She basically doesn't have a good answer as to how to accommodate the city's growth, just a lot of not-very-apt comparisons to other cities with denser historic development. I have no problem with her criticizing the current development paradigm, but if she can't propose feasible alternatives, I don't know what to say. She basically insists on mostly stable residential areas (she does seem fine with infill to some degree, and in-law suites, etc) but no significant change in building stock. And then she's advocated dor a six-storey maximum everywhere else. It's just not enough to house people.
Specific to this site, the argument that older neighbourhoods are denser doesn't hold here. This development will replace one very crappy 1980s-looking mid-rise apartment building, a fairly mediocre 1930s-looking building, and four historic houses. Of the four houses on the site, two will be preserved in-situ and one will be moved, so we'll end up losing only one historic house (the one right at the corner. The development proposal makes it sound as if this will be moved too, but I can't see it on the site plan or renderings.)

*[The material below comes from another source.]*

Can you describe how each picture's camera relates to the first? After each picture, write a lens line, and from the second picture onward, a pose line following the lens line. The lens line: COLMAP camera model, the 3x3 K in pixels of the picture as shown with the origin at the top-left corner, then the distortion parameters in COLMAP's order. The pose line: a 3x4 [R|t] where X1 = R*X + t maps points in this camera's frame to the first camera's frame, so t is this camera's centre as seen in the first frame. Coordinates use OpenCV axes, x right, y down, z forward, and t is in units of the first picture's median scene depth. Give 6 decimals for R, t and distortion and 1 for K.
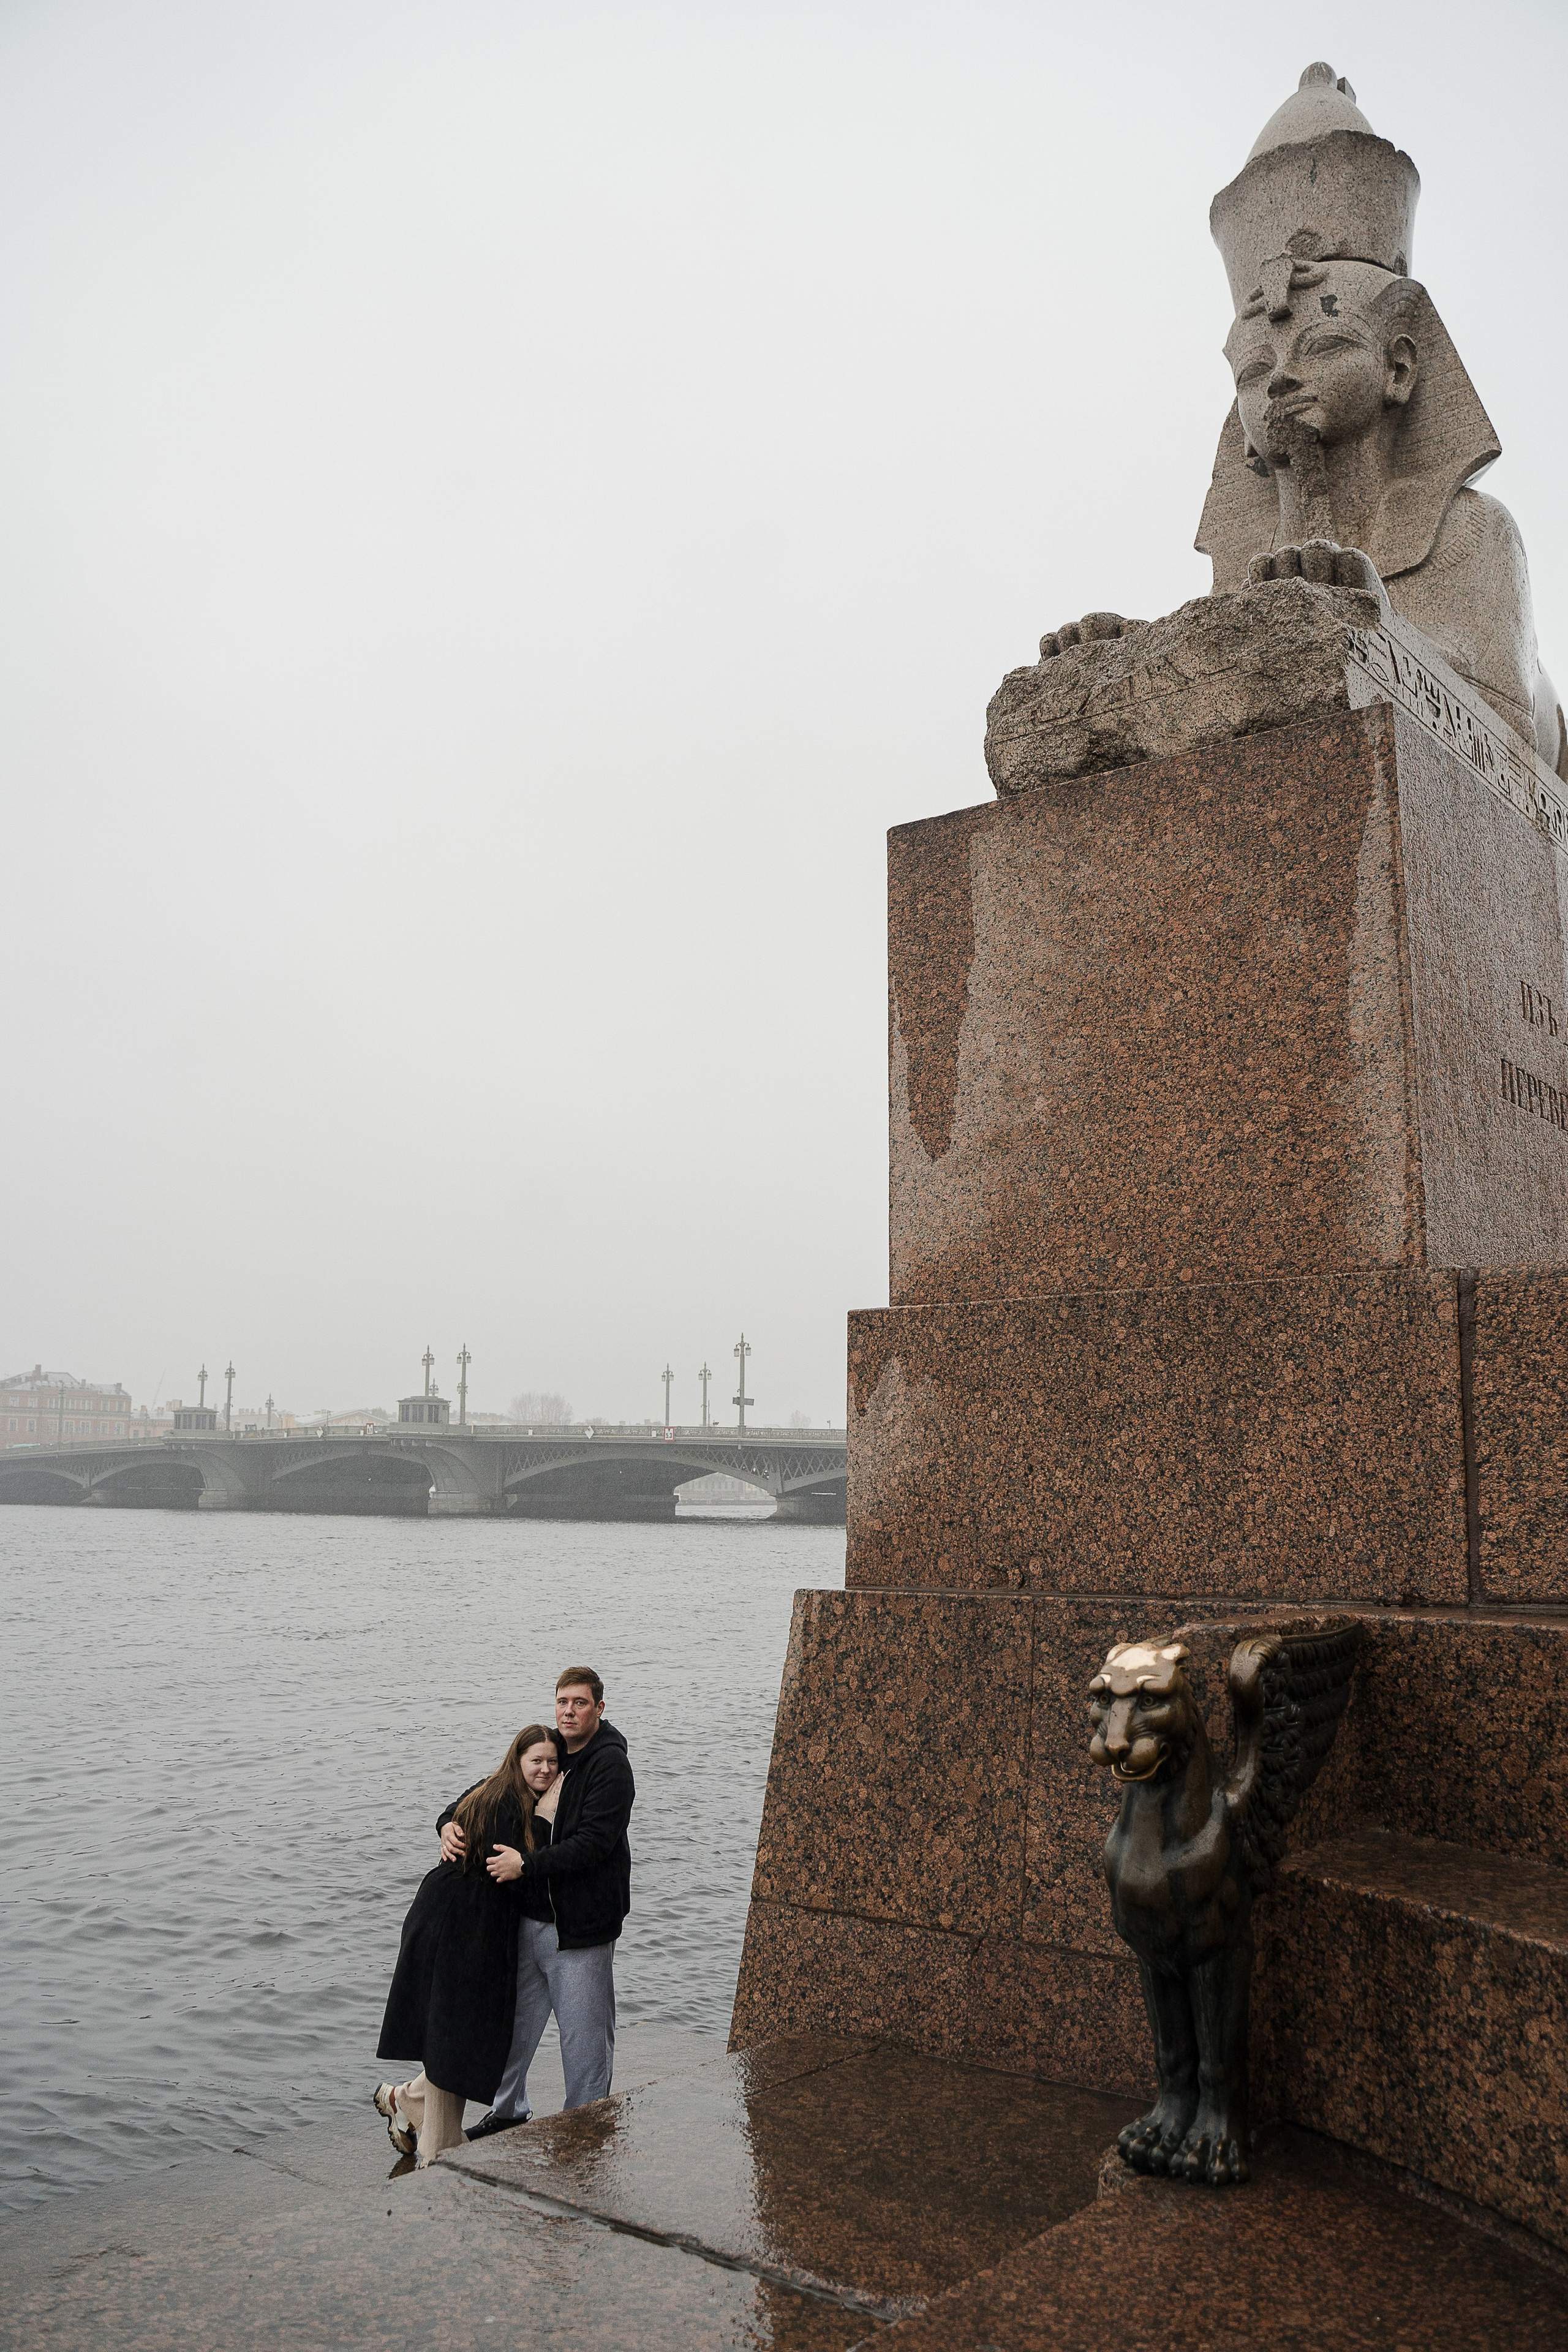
lens RADIAL K [[1929.5, 0, 794.8], [0, 1929.5, 1177.4], [0, 0, 1]] dist [-0.111440, 0.085531]
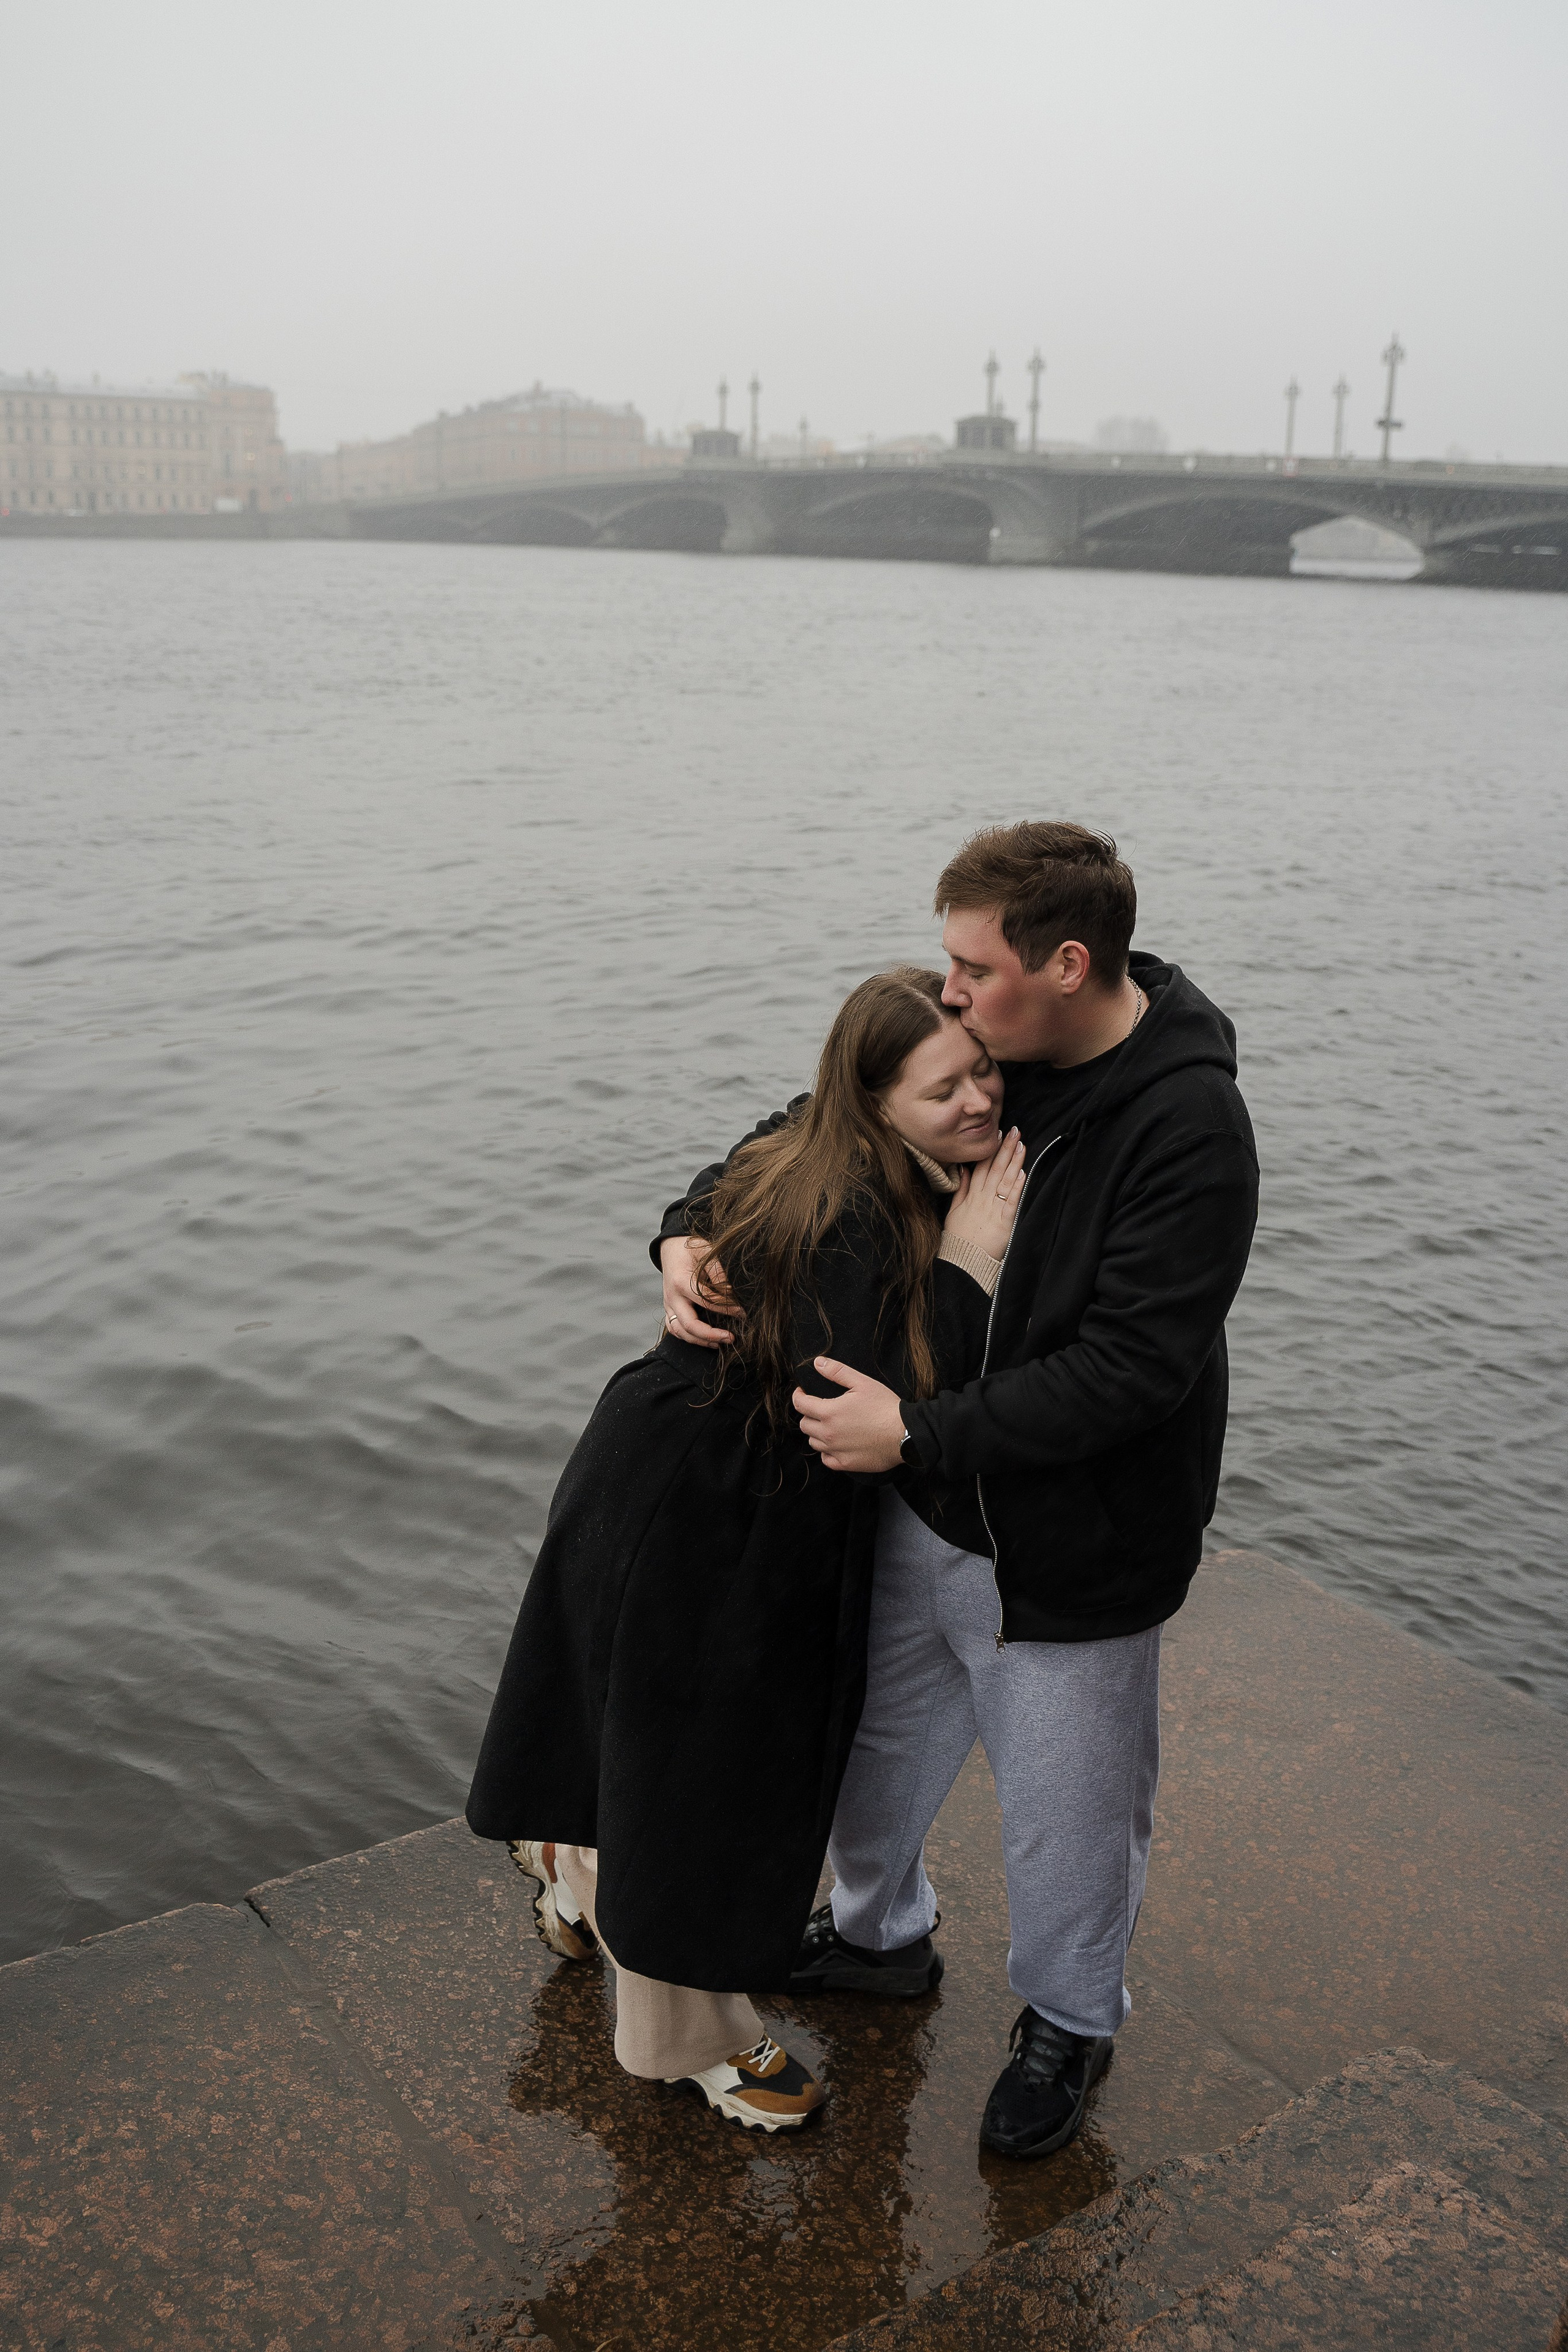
lens RADIAL K [[2197.8, 0, 750.2], [0, 2197.8, 1224.7], [0, 0, 1]] dist [-0.051900, 0.000000]
pose [[0.957145, 0.102188, -0.270982, -0.068770], [0.030308, 0.895199, 0.444635, 0.158334], [0.288019, -0.433793, 0.853738, 0.694303]]
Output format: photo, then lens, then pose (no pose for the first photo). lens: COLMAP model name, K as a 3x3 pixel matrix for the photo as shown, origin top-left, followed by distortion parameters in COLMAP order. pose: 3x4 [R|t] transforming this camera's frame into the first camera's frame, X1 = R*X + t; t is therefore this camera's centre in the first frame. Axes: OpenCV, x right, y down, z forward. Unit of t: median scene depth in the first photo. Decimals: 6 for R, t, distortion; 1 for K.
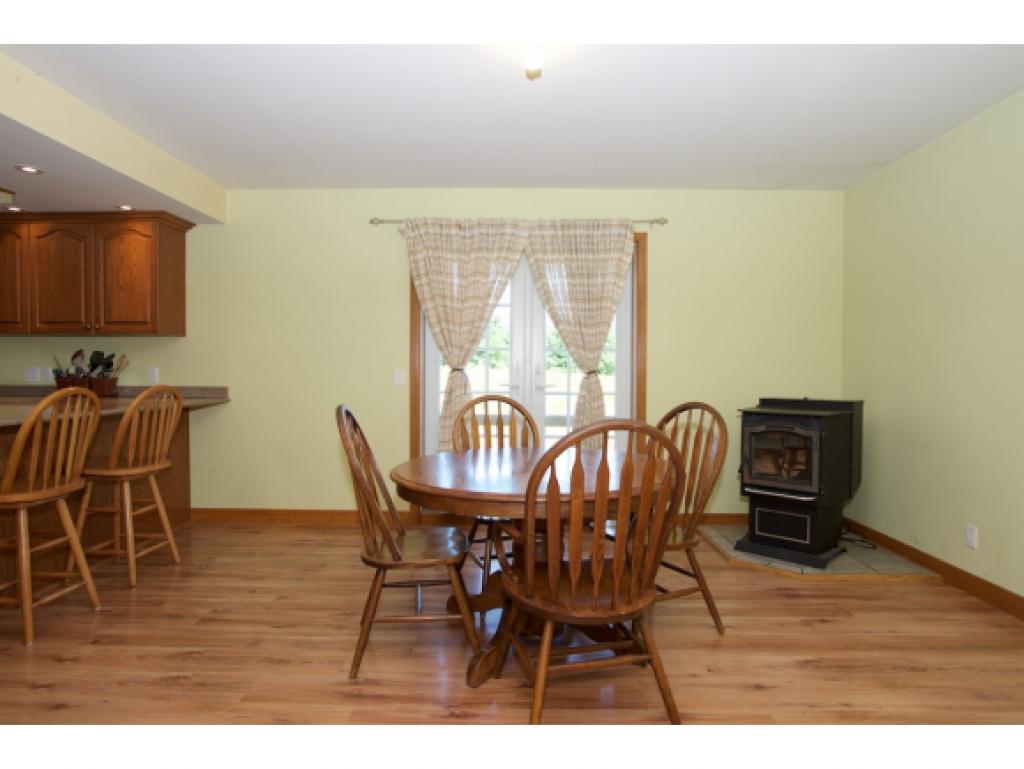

I actually think it's a great house, and would like to see it retained and restored. But ultimately, to build this entire project, we'll lose exactly one single good building. It seems like a pretty good heritage trade-off.
I've said it before, but my beef with this development has nothing to do with scale (this area is the most appropriate in the city for it) or heritage issues, but the ugly brown mish-mash of the towers. Especially contrasted with what's going up immediately to the north, it's pretty hideous. I'm hoping for a redesign, but not a scale-down.